I run the Event module, which, among other things, provides a sort of "calendar sheet" for each day. Normally, users would use those to check which Events were entered for a specific day. These pages have "previous day" and "next day" links. Since yesterday, however, I observe Google trying to index those pages. All of them. The crawler is still stuck in November of 1970, so there will be a *lot* to follow. Over 10 000 pages, in fact. The vast majority of which will be empty...

I excluded the /event/ path in my robots.txt, but apparently, the crawler does not re-fetch that file once it started indexing. Should I try to be nice to Google and my hoster and block the crawler's IP address? Or would that throw me out of Google's index?

Many thanks in advance

Jürgen

It annoys me too, that

themphill - November 12, 2008 - 02:18

It annoys me too, that Google tries to index calendar events from way in the past and in the future. I've come to the conclusion that it doesn't matter. Their crawler hasn't caused my site any performance or bandwidth problems that I'm aware of. And on the plus side, Google seems to find useful content in my current calendar entries.

Google's crawler comes from multiple IP addresses. I'll leave it as an exercise to the reader to figure out what they are, but to block them would certainly make your site invisible to Google.

Solved

jstarek - November 12, 2008 - 23:52

I may have formulated that a bit ambiguously, you write:

Google's crawler comes from multiple IP addresses. I'll leave it as an exercise to the reader to figure out what they are, but to block them would certainly make your site invisible to Google.

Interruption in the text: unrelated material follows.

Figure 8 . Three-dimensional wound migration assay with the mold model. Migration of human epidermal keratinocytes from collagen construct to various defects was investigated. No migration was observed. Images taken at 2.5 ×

I did not intend to block the IP blocks assigned to Google, of course. The idea was to block that one crawler - I thought (but was unsure) that that would cause another crawler to be sent to my site, which would in turn read the updated robots.txt file.

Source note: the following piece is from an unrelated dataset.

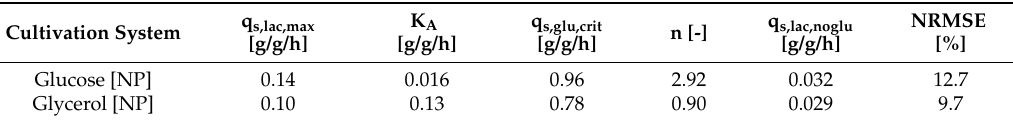
Table 3. Model parameters and normalized-root-mean-square-error (NRMSE) for the analysed cultivation without recombinant product production (NP).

However, as ScoutBaker was saying (thanks for that information), the file seems to be loaded periodically: The crawler has meanwhile stopped accessing the events list.

You also write that "Google seems to find useful content in my current calendar entries" - I suggest that you also try to block /event/ by robots.txt and provide crawlable (sp?) links to all your relevant calendar entries by a view somewhere on your site, or by a sitemap. That way, you'll get fewer hits on empty calendar pages and Google still sees all the relevant content. I now set it up that way, and hope that it will work as intended.

Google does reevaluate the robots.txt

ScoutBaker - November 12, 2008 - 04:07

They download the robots.txt file on a regular basis. This obviously leads to delays between when you make a change and when you see the results. There's plenty of information on Google about how their crawlers work if you want to know more.